The star of "The Incredible Hulk" television show stays in shape 30 years later.
The incarnation of The Hulk that appeared in Joss Whedon's The Avengers was the one comic book fans have been waiting for. CGI made the comic book character’s combination of size, power and speed possible. The least probable version was The Incredible Hulk, the television series that ran from 1977 to 1981.
Technological and budgetary constraints limited how physically awesome the Hulk could be, but the show had its own soul. Like many westerns, a stranger—Bill Bixby’s David Banner—would come to a town, get involved in someone’s problem, and help resolve it with the aid of his gamma-irradiated alter ego, The Hulk, played by Lou Ferrigno. Their combined plight was a lonely one as they couldn’t stay in any one place too long or connect to others. It was a feeling Ferrigno understood, and it affected his conception of the character.
“I was the Hulk my whole life and realized he was a sensitive creature,” he said Thursday at a party at the Eiffel Society.
Ferrigno remains an imposing figure at age 63, and is taller than he seemed in the show. He has been on the comic convention circuit for 10 years and is in town for the Wizard World Comic Con this weekend at the Morial Convention Center. He last was in New Orleans to attend the Wizard World Comic Con three years ago. “I’m happy to be back because it has grown so much,” he says, but after 40 years in Santa Monica, he’s less happy about the cold weather.
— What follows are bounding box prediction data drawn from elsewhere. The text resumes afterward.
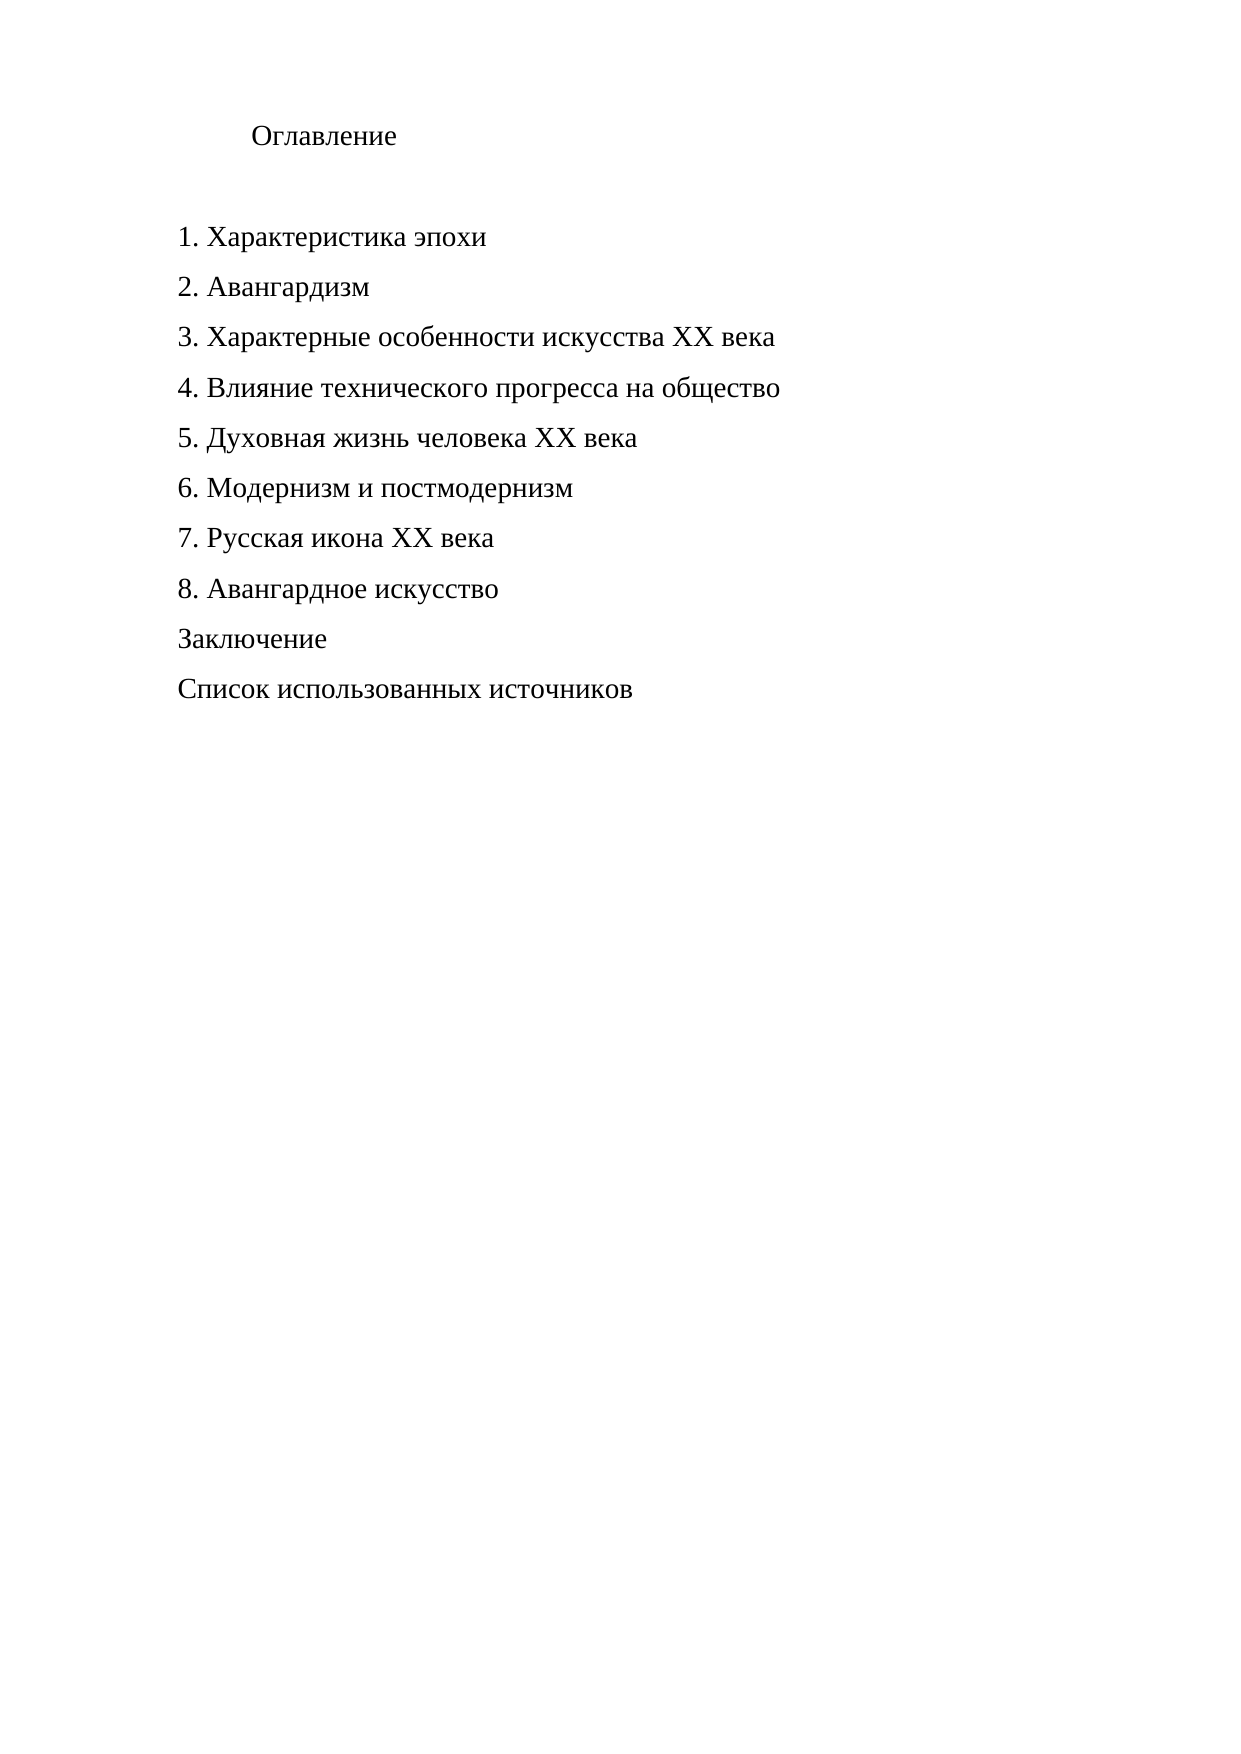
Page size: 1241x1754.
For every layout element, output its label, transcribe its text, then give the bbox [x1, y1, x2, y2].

text 1. Характеристика эпохи [177, 219, 1152, 252]
text 7. Русская икона XX века [177, 521, 1152, 554]
text Заключение [177, 621, 1152, 655]
text 6. Модернизм и постмодернизм [177, 470, 1152, 504]
text 3. Характерные особенности искусства XX века [177, 319, 1152, 353]
text 2. Авангардизм [177, 269, 1152, 303]
text Оглавление [177, 118, 1152, 152]
text Список использованных источников [177, 672, 1152, 705]
text 4. Влияние технического прогресса на общество [177, 370, 1152, 403]
text 5. Духовная жизнь человека ХХ века [177, 420, 1152, 453]
text 8. Авангардное искусство [177, 571, 1152, 604]
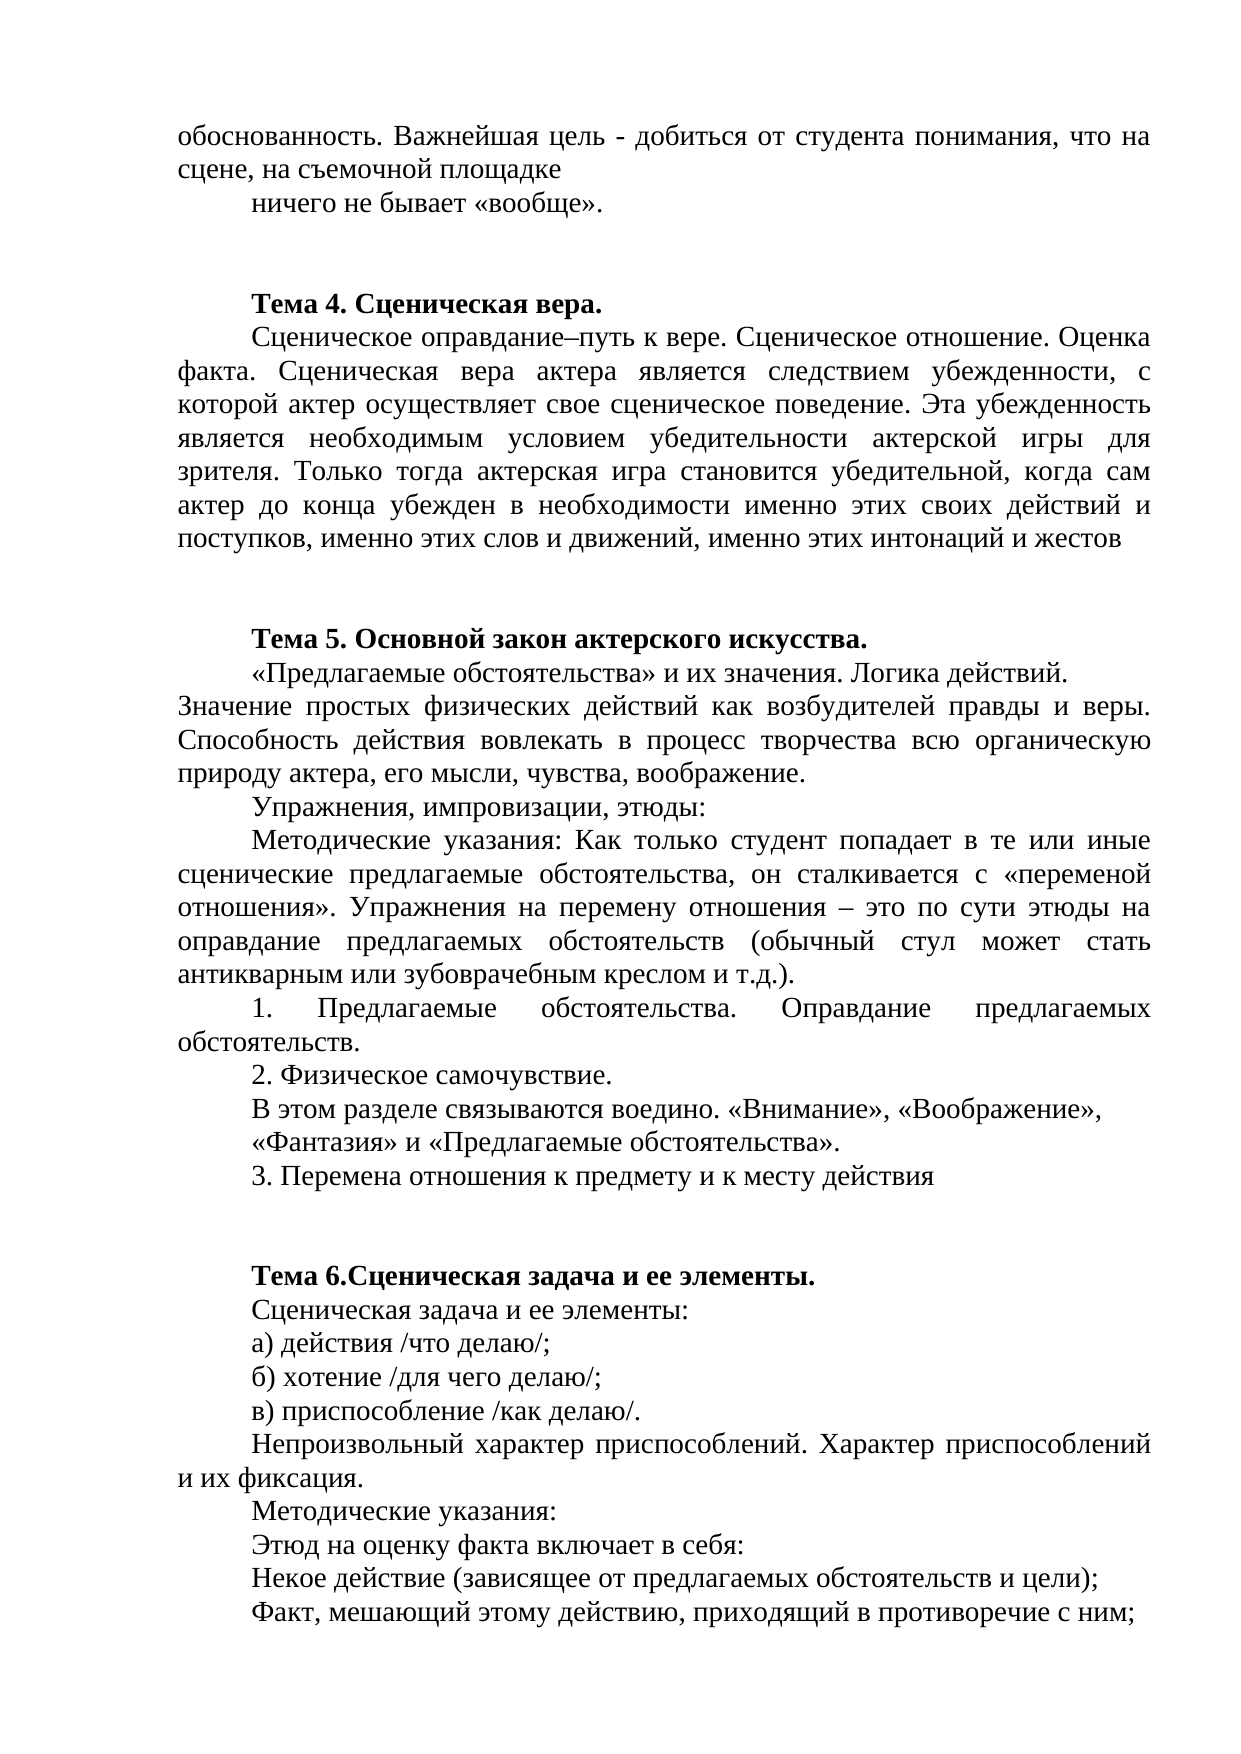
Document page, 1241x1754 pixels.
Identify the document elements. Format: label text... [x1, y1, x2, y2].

text «Фантазия» и «Предлагаемые обстоятельства». [177, 1124, 1152, 1158]
text Сценическое оправдание–путь к вере. Сценическое отношение. Оценка факта. Сценическая вера актера является следствием убежденности, с которой актер осуществляет свое сценическое поведение. Эта убежденность является необходимым условием убедительности актерской игры для зрителя. Только тогда актерская игра становится убедительной, когда сам актер до конца убежден в необходимости именно этих своих действий и поступков, именно этих слов и движений, именно этих интонаций и жестов [177, 319, 1152, 554]
text Методические указания: [177, 1493, 1152, 1527]
text Heкое действие (зависящее от предлагаемых обстоятельств и цели); [177, 1560, 1152, 1594]
text Сценическая задача и ее элементы: [177, 1292, 1152, 1326]
text б) хотение /для чего делаю/; [177, 1359, 1152, 1393]
text 1. Предлагаемые обстоятельства. Оправдание предлагаемых обстоятельств. [177, 990, 1152, 1057]
text Тема 6.Сценическая задача и ее элементы. [177, 1258, 1152, 1292]
text 2. Физическое самочувствие. [177, 1057, 1152, 1091]
text Методические указания: Как только студент попадает в те или иные сценические предлагаемые обстоятельства, он сталкивается с «переменой отношения». Упражнения на перемену отношения – это по сути этюды на оправдание предлагаемых обстоятельств (обычный стул может стать антикварным или зубоврачебным креслом и т.д.). [177, 822, 1152, 990]
text 3. Перемена отношения к предмету и к месту действия [177, 1158, 1152, 1191]
text Непроизвольный характер приспособлений. Характер приспособлений и их фиксация. [177, 1426, 1152, 1493]
text Факт, мешающий этому действию, приходящий в противоречие с ним; [177, 1594, 1152, 1627]
text Этюд на оценку факта включает в себя: [177, 1527, 1152, 1560]
text «Предлагаемые обстоятельства» и их значения. Логика действий. [177, 655, 1152, 688]
text Тема 5. Основной закон актерского искусства. [177, 621, 1152, 655]
text Упражнения, импровизации, этюды: [177, 789, 1152, 822]
text в) приспособление /как делаю/. [177, 1393, 1152, 1426]
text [177, 118, 1152, 185]
text ничего не бывает «вообще». [177, 185, 1152, 219]
text В этом разделе связываются воедино. «Внимание», «Воображение», [177, 1091, 1152, 1124]
text а) действия /что делаю/; [177, 1326, 1152, 1359]
text Тема 4. Сценическая вера. [177, 286, 1152, 319]
text Значение простых физических действий как возбудителей правды и веры. Способность действия вовлекать в процесс творчества всю органическую природу актера, его мысли, чувства, воображение. [177, 688, 1152, 789]
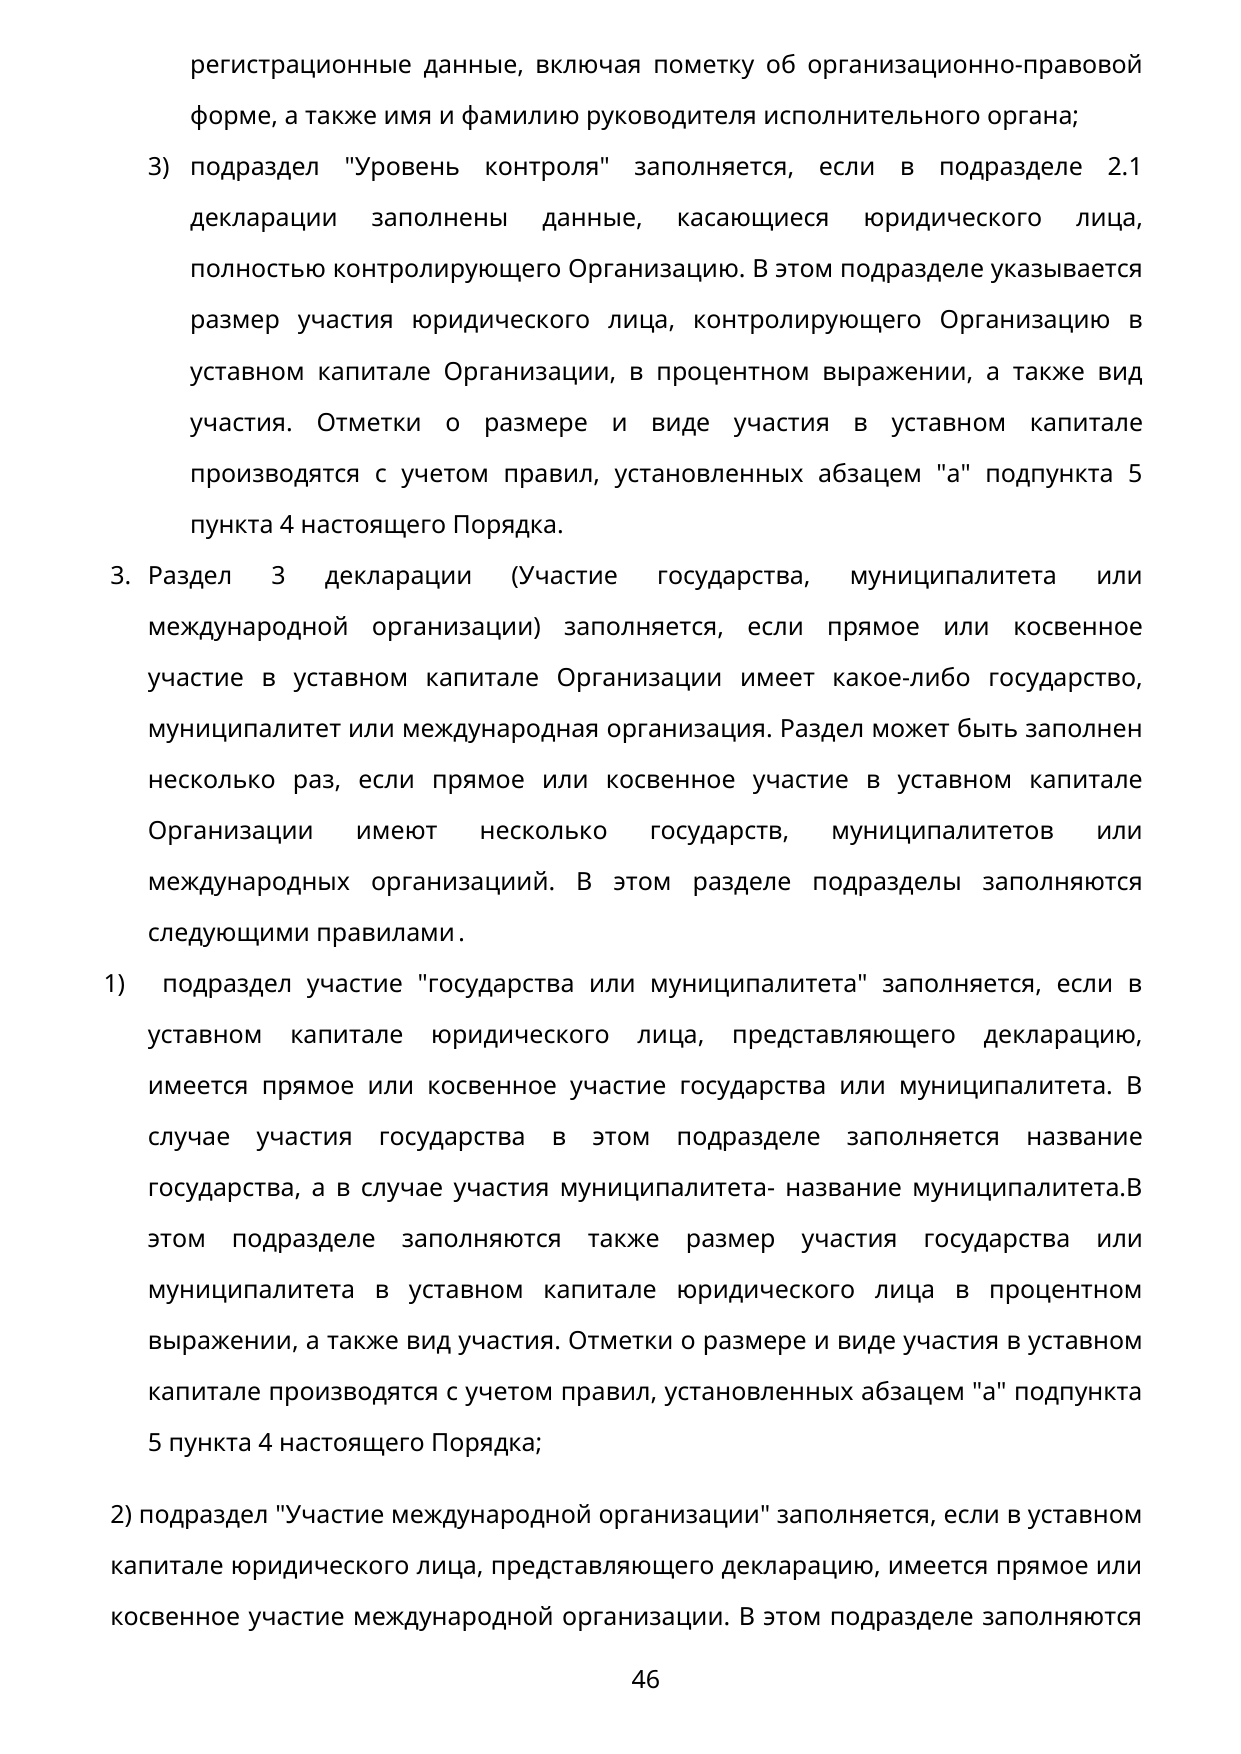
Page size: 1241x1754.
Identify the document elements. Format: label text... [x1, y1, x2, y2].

list подраздел участие "государства или муниципалитета" заполняется, если в уставном капитале юридического лица, представляющего декларацию, имеется прямое или косвенное участие государства или муниципалитета. В случае участия государства в этом подразделе заполняется название государства, а в случае участия муниципалитета- название муниципалитета.В этом подразделе заполняются также размер участия государства или муниципалитета в уставном капитале юридического лица в процентном выражении, а также вид участия. Отметки о размере и виде участия в уставном капитале производятся с учетом правил, установленных абзацем "а" подпункта 5 пункта 4 настоящего Порядка; [103, 966, 1144, 1459]
list Раздел 3 декларации (Участие государства, муниципалитета или международной организации) заполняется, если прямое или косвенное участие в уставном капитале Организации имеет какое-либо государство, муниципалитет или международная организация. Раздел может быть заполнен несколько раз, если прямое или косвенное участие в уставном капитале Организации имеют несколько государств, муниципалитетов или международных организациий. В этом разделе подразделы заполняются следующими правилами․ [110, 557, 1144, 949]
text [110, 1497, 1144, 1633]
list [148, 47, 1144, 132]
list подраздел "Уровень контроля" заполняется, если в подразделе 2.1 декларации заполнены данные, касающиеся юридического лица, полностью контролирующего Организацию. В этом подразделе указывается размер участия юридического лица, контролирующего Организацию в уставном капитале Организации, в процентном выражении, а также вид участия. Отметки о размере и виде участия в уставном капитале производятся с учетом правил, установленных абзацем "а" подпункта 5 пункта 4 настоящего Порядка. [148, 149, 1144, 540]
The Brooklyn-born Ferrigno experienced infections as a boy that affected his hearing, and that impaired his speech. He was introverted, and when he experienced a growth spurt as a high school senior and shot up to six feet, two and a half inches while still only 175 pounds, he started lifting weights.
“I wanted to work out because it gave me a sense of security because it had to do with power,” he said. “I wanted to be powerful.”
He became a competitive body builder and appeared in Pumping Iron, the body building documentary that also introduced the world to Arnold Schwarzenegger. “After Pumping Iron I came to California to train for the 1976 Mr. Olympia, which I was slated to win,” Ferrigno said, but before that could happen, he was asked to audition for The Hulk. and 24 hours later he was in show biz, and didn’t compete again until he returned to body building at age 42.
“I knew I had to give up something to get something,” he said. “You can’t have both, but it was the best decision I made.”
Working on The Incredible Hulk was physically demanding for Ferrigno because there was no CGI to create some of the larger than life sequences. If something heroic had to happen, he had to do it. “All the breaking windows, the jumping, the wall-breaking, 99 percent of the stunts I did, and it was tough,” he said. “Back then, there was no one who could double me.”
At 63, Ferrigno doesn’t look like The Hulk, but he’s obviously in very good shape. He still trains five to six days a week, but he works with lighter weights and eats lighter as well. He maintains a regimen of 45 minutes of weights with a minute between reps, and 30 minutes of cardio.
“I get a good pump,” he said.
As for The Incredible Hulk, he glad to see that it continues to find an audience that appreciates it, particularly now when CGI has drastically changed the nature of comic book-related movies and television. Social media has helped fans of the show connect and keep it alive. “After 40 years, there’s still the same excitement,” Ferrigno said. “It’s very exciting for me because most actors’ TV series fade away.”